Kind of thought that Angular is a bit like VB <cue shrieks and screams>.
Both allow relative novices to produce sophisticated GUIs rather quickly. Both require a fairly high level of understanding discipline, and organization to produce high quality large-scale products. Frankly, GWT sort of fits that description as well.
- Both Angular and VB make it easy to get a "pretty" GUI up and running quickly.
- Both Angular and VB require quite a bit more knowledge to make a more sophisticated application beyond a simple interface.
- There are plenty of other languages that are difficult to get even a simple example up and running, but tend to force certain organization and partitioning from the start.
So it is always necessary to have "high level of understanding discipline, and organization to produce high quality large-scale products." It just seems to me that Angular (like VB) is extra easy for simple things and extra hard for sophisticated things.
A specific example - Angular directives. You can happily code for quite awhile without defining your own. Until one day you decide to integrate another library and then need to "wrap" all of your code.
Another example, Angular is described as working with jQuery (which it does). However, if you don't understand Angular's event loop and start doing jQuery stuff outside of it, mayhem ensues.
>A specific example - Angular directives. You can happily code for quite awhile without defining your own. Until one day you decide to integrate another library and then need to "wrap" all of your code.
which you can define a directive for, and thus an interface.

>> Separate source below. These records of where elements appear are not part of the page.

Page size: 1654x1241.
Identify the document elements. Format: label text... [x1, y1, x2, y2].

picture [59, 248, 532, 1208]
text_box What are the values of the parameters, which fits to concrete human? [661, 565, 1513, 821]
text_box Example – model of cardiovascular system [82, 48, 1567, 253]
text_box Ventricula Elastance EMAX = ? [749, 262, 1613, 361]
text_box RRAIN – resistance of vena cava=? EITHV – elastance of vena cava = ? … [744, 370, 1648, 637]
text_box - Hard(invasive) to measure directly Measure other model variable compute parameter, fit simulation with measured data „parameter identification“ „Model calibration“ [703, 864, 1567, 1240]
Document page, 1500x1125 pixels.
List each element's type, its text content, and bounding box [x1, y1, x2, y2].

This is probably the safest way to use external libraries.
>Another example, Angular is described as working with jQuery (which it does). However, if you don't understand Angular's event loop and start doing jQuery stuff outside of it, mayhem ensues.

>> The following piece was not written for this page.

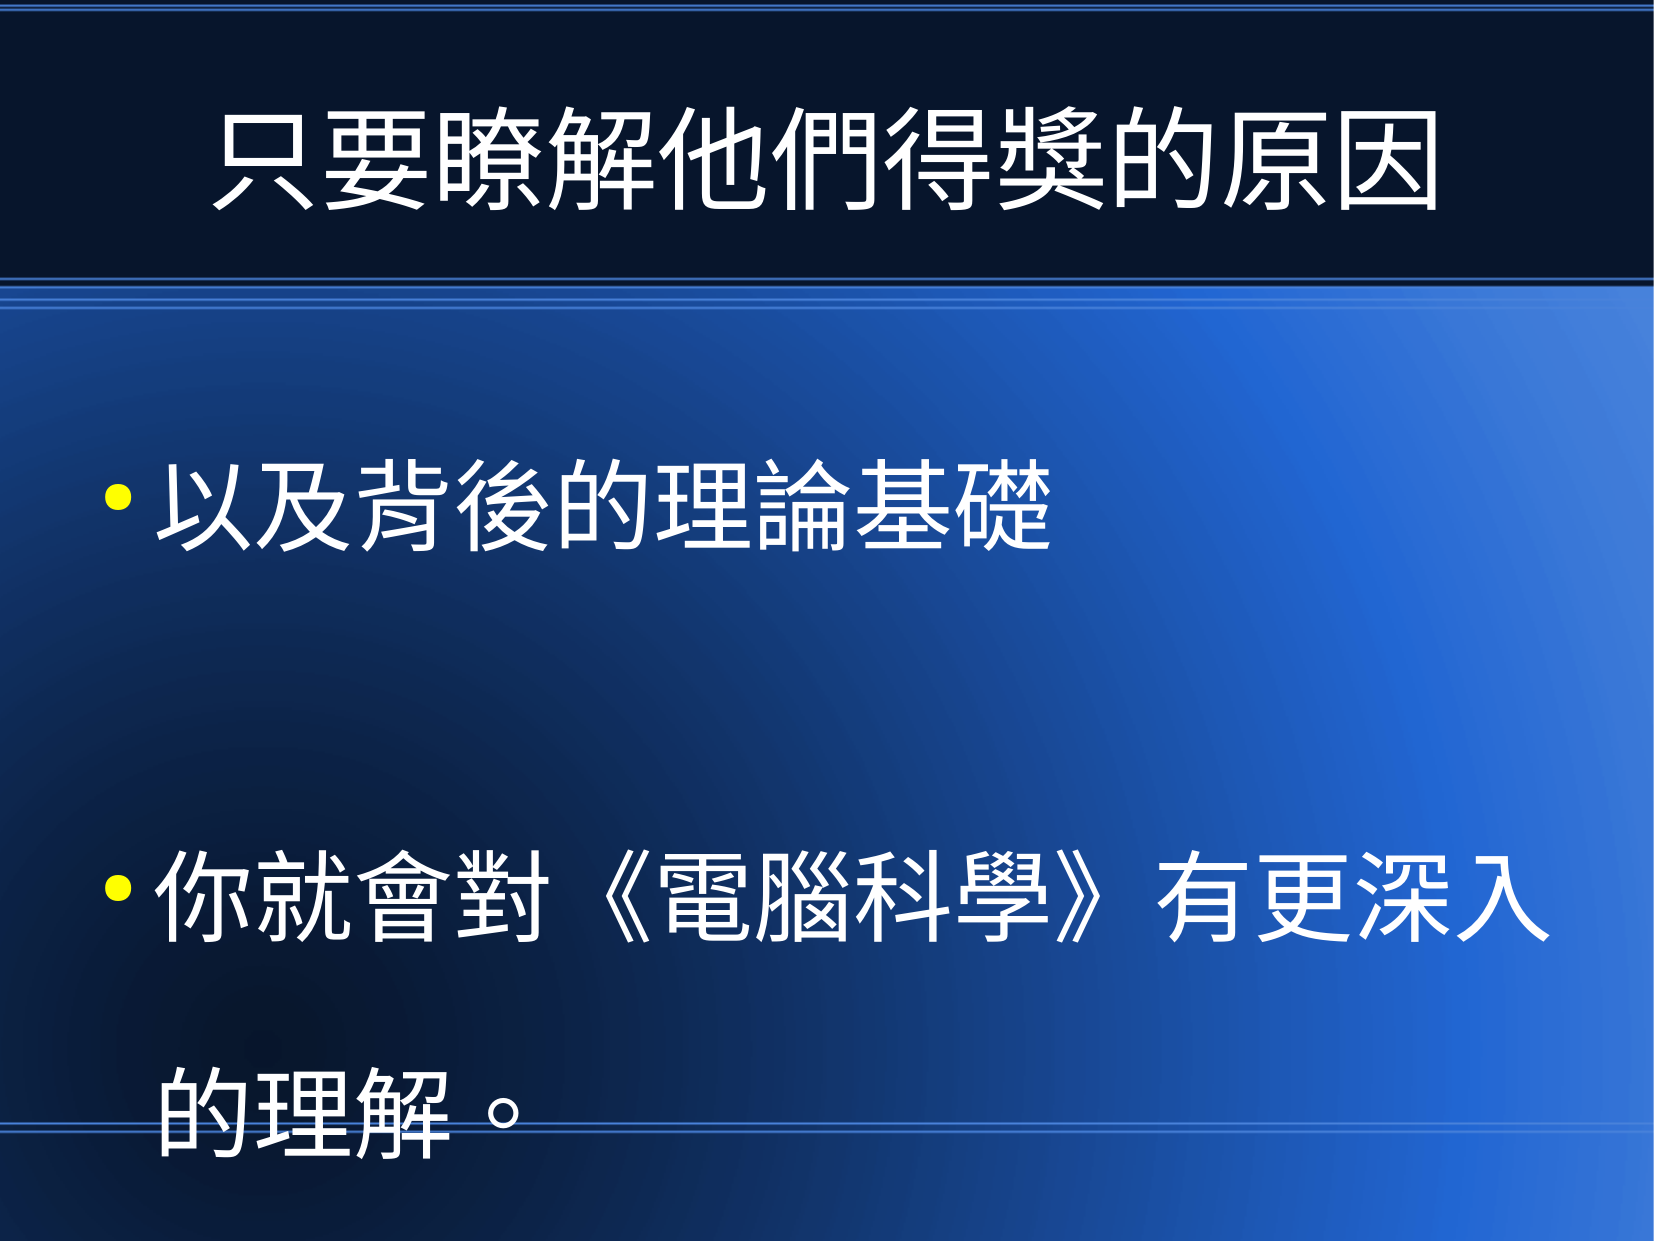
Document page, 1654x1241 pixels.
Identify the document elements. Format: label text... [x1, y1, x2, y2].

list 以及背後的理論基礎 你就會對《電腦科學》有更深入的理解。 [82, 355, 1571, 1241]
picture [0, 0, 1654, 1241]
title 只要瞭解他們得獎的原因 [82, 49, 1571, 257]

I admit if you don't understand how angular really works (and most who use them probably don't, including me) it is hard to get this. But, if you restrict UI manipulations to directives (as suggested by angular), you can probably avoid mayhem
Both allow relative novices to produce sophisticated GUIs rather quickly. Both require a fairly high level of understanding discipline, and organization to produce high quality large-scale products. Frankly, GWT sort of fits that description as well.